EXERCISES
A – In the munin-mysql setup guide below, which two Perl modules have to be installed first?
B – Pick up the munin-mysql setup guide below after its final line and write a few more sentences that carry it on.

EXCERPT
—————
1) Install 2 pre-requisite Perl modules for munin-mysql: IPC-ShareLite and Cache-Cache

2) git clone http://github.com/kjellm/munin-mysql

3) cd munin-mysql; edit Makefile and point PLUGIN_DIR to the directory where your munin plugins reside (if you installed Munin on Ubuntu via apt-get, that directory is /usr/share/munin/plugins)

4) make install --> this will copy the mysql_ Perl script to PLUGIN_DIR, and the mysql_.conf file to /etc/munin/plugin-conf.d

5) Edit /etc/munin/plugin-conf.d/mysql_.conf and customize it with your specific MySQL information.

For example, if you run 2 MySQL instances on ports 3306 and 3307, you could have something like this in mysql_.conf:


[mysql_3306_*]
env.mysqlconnection DBI:mysql:mysql;host=127.0.0.1;port=3306
env.mysqluser myuser1
env.mysqlpassword mypassword1

[mysql_3307_*]
env.mysqlconnection DBI:mysql:mysql;host=127.0.0.1;port=3307
env.mysqluser myuser2
env.mysqlpassword mypassword2

6) Run "/usr/share/munin/plugins/mysql_ suggest" to see what metrics are supported by the plugin. Then proceed to create symlinks in /etc/munin/plugins, adding the port number and the metric name as the suffix.

For example, to track InnoDB I/O metrics for the MySQL instance running on port 3306, you would create this symlink:

ln -s /usr/share/munin/plugins/mysql_ /etc/munin/plugins/mysql_3306_innodb_io

(replace 3306 with 3307 to track this metric for the other MySQL instance running on port 3307)

Of course, it's easy to automate this by a simple shell script.

7) Restart munin-node and wait 10-15 minutes for the munin master to receive the information about the new metrics.

Important! If you need to troubleshoot this plugin (and any Munin plugin), do not make the mistake of simply running the plugin script directly in the shell. If you do this, it will not read the configuration file(s) correctly, and it will most probably fail. Instead, what you need to do is to follow the "Debugging Munin plugins" documentation, and run the plugin through the munin-run utility. For example:


# munin-run mysql_3306_innodb_io
ib_io_read.value 34
ib_io_write.value 57870
ib_io_log.value 8325
ib_io_fsync.value 55476

One more thing: you should probably automate all these above steps. I have most of it automated via a fabric script. The only thing I do by hand is to create the appropriate symlinks for the specific port numbers I have on each server.

That's it! Enjoy staring for hours at your brand new MySQL metrics!
—————
GIVEN MATERIAL
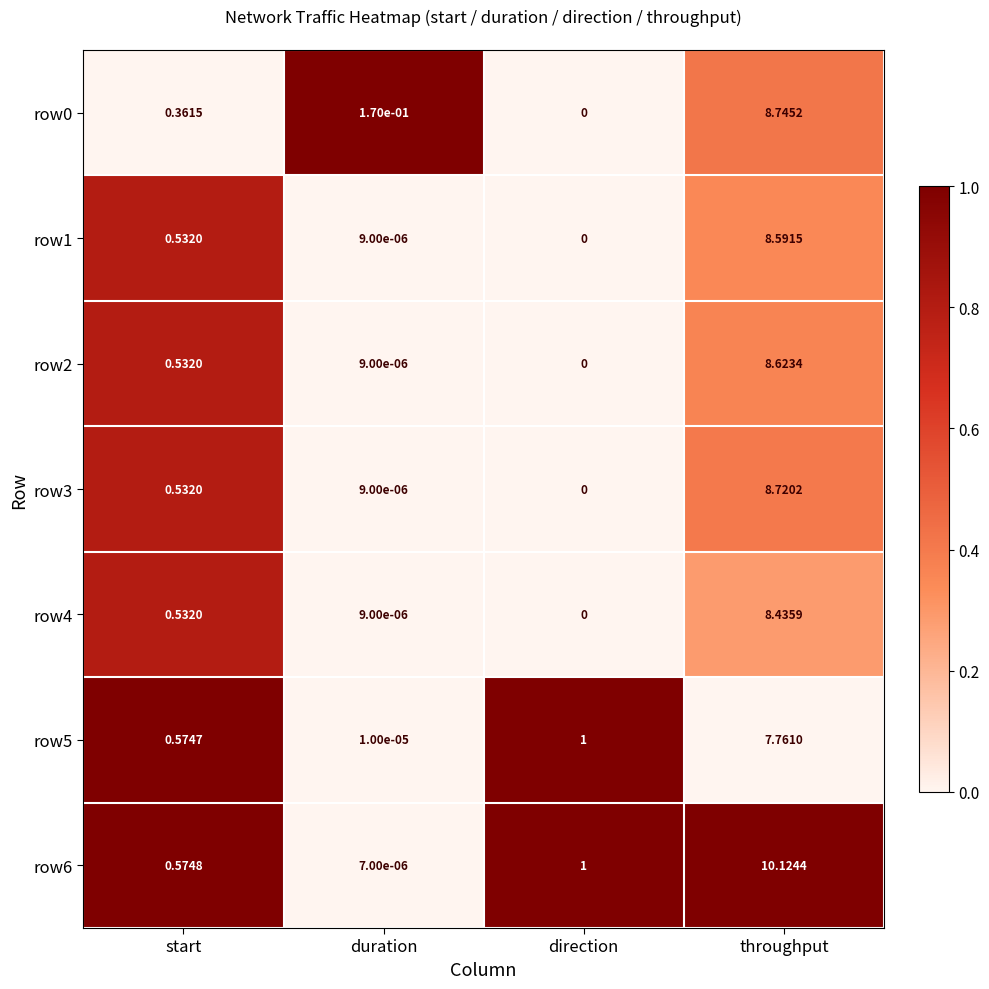

List the labels in order of row2 value, smallest first.

direction, duration, start, throughput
—————
ANSWERS FOR THE EXERCISE
A – IPC-ShareLite and Cache-Cache.

B –
Monday, August 16, 2010

MySQL and AppArmor on Ubuntu

This is just a quick post that I hope will save some people some headache when they try to customize their MySQL setup on Ubuntu. I've spent some quality time with this problem over the weekend. I tried in vain for hours to have MySQL read its configuration files from a non-default location on an Ubuntu 9.04 server, only to figure out that it was all AppArmor's fault.

My ultimate goal was to run multiple instances of MySQL on the same host. In the past I achieved this with MySQL Sandbox, but this time I wanted to use MySQL installed from Debian packages and not from a tarball of the binary distribution, and MySQL Sandbox has some issues with that.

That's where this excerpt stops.